Seann Walsh: I'd Happily Punch Myself In The Face
Seann Walsh looks destined to be a comedy star. Not only does he specialise in the sort of universal observational comedy that never goes out of style (or at least, not for long), he’s also damn good at it – and still only in his mid-twenties.
He looks a fair bit older, which he puts down to a hard booze and fag-filled life, but there’s also a maturity to both his performance and outlook. On stage he’s fluid and casual, his amiable, slightly ramshackle persona belying a keen eye for human foibles. It’s not just his shaggy hair that brings to mind a young Billy Connolly, but his whole natural demeanour.
Much of the material is seen through the prism of his own clumsy, scatterbrained personality – but everyone can relate to his litany of minor embarrassments and stress-inducing frustrations, from not knowing how to greet an acquaintance in the street to the etiquette of bus travel.
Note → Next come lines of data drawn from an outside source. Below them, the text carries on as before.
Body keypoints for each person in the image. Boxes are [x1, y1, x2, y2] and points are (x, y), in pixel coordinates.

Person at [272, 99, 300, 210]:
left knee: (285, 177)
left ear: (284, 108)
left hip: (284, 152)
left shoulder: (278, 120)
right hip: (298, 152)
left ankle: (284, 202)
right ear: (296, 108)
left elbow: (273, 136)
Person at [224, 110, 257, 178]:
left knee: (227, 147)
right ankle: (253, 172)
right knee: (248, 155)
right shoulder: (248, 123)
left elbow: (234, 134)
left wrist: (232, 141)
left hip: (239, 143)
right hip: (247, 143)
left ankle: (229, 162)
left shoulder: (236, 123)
Observational stand-up is a difficult genre – certainly a lot harder than Walsh makes it look with his microscopic attention to detail, distinctive way of explaining himself and perfect physicality. This is a comic who can do several minutes on something as mundane as being a passenger in a car, and make it howlingly funny.
He’s especially strong when he gets to act out a routine, whether it’s the perfectly nuanced drunk trying to negotiate admission into a nightclub, to the commuter who can doze, standing up, on a London Tube.
Maybe one or two of his gags touch on familiar gripes, from replacement bus services to redundant health and safety warnings, but even so he adds a style of his own, perhaps flecked with touches of Michael McIntyre or Jerry Seinfeld.
It’s hard to think that anyone wouldn’t enjoy this show, whatever their age or viewpoint, so broad are the themes but so well-executed the material. He’s almost sure be huge, so say you saw him here – in an over-hot university broom cupboard – first.